**Exercise directions:**
Go through the data below and retype all of it exactly.
Content starts
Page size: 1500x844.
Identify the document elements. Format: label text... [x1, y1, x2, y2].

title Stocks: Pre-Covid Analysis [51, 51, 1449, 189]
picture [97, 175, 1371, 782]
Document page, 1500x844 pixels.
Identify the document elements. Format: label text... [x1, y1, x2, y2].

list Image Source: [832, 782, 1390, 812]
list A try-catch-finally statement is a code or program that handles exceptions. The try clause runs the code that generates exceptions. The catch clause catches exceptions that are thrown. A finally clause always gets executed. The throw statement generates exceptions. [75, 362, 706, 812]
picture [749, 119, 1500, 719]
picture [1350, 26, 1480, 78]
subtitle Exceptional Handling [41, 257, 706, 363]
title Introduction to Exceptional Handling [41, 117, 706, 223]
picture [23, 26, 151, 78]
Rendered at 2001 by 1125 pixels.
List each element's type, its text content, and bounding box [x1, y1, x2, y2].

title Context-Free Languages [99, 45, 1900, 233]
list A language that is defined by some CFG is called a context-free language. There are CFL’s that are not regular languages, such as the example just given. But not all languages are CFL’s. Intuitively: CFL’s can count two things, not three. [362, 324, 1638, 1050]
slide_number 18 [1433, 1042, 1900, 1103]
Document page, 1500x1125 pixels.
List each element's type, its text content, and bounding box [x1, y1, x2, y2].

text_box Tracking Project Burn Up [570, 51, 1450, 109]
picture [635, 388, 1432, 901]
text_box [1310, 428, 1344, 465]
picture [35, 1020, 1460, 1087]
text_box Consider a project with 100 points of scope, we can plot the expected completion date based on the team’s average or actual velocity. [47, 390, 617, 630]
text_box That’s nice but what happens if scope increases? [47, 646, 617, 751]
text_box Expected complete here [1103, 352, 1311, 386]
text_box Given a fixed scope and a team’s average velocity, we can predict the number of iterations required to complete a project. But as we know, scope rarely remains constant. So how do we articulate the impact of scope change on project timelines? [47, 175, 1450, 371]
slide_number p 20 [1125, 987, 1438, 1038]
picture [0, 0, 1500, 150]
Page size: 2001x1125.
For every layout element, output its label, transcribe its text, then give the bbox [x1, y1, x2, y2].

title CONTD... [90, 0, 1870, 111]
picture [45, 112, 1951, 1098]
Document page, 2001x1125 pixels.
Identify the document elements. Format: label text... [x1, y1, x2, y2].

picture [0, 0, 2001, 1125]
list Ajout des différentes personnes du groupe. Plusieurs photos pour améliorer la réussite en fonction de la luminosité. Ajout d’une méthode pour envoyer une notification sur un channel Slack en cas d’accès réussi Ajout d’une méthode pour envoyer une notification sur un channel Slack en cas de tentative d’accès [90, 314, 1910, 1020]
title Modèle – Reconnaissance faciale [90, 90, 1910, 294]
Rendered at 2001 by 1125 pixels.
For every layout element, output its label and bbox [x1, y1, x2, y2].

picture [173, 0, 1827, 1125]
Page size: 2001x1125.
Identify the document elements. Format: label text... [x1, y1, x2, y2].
Content ends
**Result of this exercise:**
Page size: 1500x844.
Identify the document elements. Format: label text... [x1, y1, x2, y2].

title Stocks: Pre-Covid Analysis [51, 51, 1449, 189]
picture [97, 175, 1371, 782]
Document page, 1500x844 pixels.
Identify the document elements. Format: label text... [x1, y1, x2, y2].

list Image Source: [832, 782, 1390, 812]
list A try-catch-finally statement is a code or program that handles exceptions. The try clause runs the code that generates exceptions. The catch clause catches exceptions that are thrown. A finally clause always gets executed. The throw statement generates exceptions. [75, 362, 706, 812]
picture [749, 119, 1500, 719]
picture [1350, 26, 1480, 78]
subtitle Exceptional Handling [41, 257, 706, 363]
title Introduction to Exceptional Handling [41, 117, 706, 223]
picture [23, 26, 151, 78]
Rendered at 2001 by 1125 pixels.
List each element's type, its text content, and bounding box [x1, y1, x2, y2].

title Context-Free Languages [99, 45, 1900, 233]
list A language that is defined by some CFG is called a context-free language. There are CFL’s that are not regular languages, such as the example just given. But not all languages are CFL’s. Intuitively: CFL’s can count two things, not three. [362, 324, 1638, 1050]
slide_number 18 [1433, 1042, 1900, 1103]
Document page, 1500x1125 pixels.
List each element's type, its text content, and bounding box [x1, y1, x2, y2].

text_box Tracking Project Burn Up [570, 51, 1450, 109]
picture [635, 388, 1432, 901]
text_box [1310, 428, 1344, 465]
picture [35, 1020, 1460, 1087]
text_box Consider a project with 100 points of scope, we can plot the expected completion date based on the team’s average or actual velocity. [47, 390, 617, 630]
text_box That’s nice but what happens if scope increases? [47, 646, 617, 751]
text_box Expected complete here [1103, 352, 1311, 386]
text_box Given a fixed scope and a team’s average velocity, we can predict the number of iterations required to complete a project. But as we know, scope rarely remains constant. So how do we articulate the impact of scope change on project timelines? [47, 175, 1450, 371]
slide_number p 20 [1125, 987, 1438, 1038]
picture [0, 0, 1500, 150]
Page size: 2001x1125.
For every layout element, output its label, transcribe its text, then give the bbox [x1, y1, x2, y2].

title CONTD... [90, 0, 1870, 111]
picture [45, 112, 1951, 1098]
Document page, 2001x1125 pixels.
Identify the document elements. Format: label text... [x1, y1, x2, y2].

picture [0, 0, 2001, 1125]
list Ajout des différentes personnes du groupe. Plusieurs photos pour améliorer la réussite en fonction de la luminosité. Ajout d’une méthode pour envoyer une notification sur un channel Slack en cas d’accès réussi Ajout d’une méthode pour envoyer une notification sur un channel Slack en cas de tentative d’accès [90, 314, 1910, 1020]
title Modèle – Reconnaissance faciale [90, 90, 1910, 294]
Rendered at 2001 by 1125 pixels.
For every layout element, output its label and bbox [x1, y1, x2, y2].

picture [173, 0, 1827, 1125]
Page size: 2001x1125.
Identify the document elements. Format: label text... [x1, y1, x2, y2].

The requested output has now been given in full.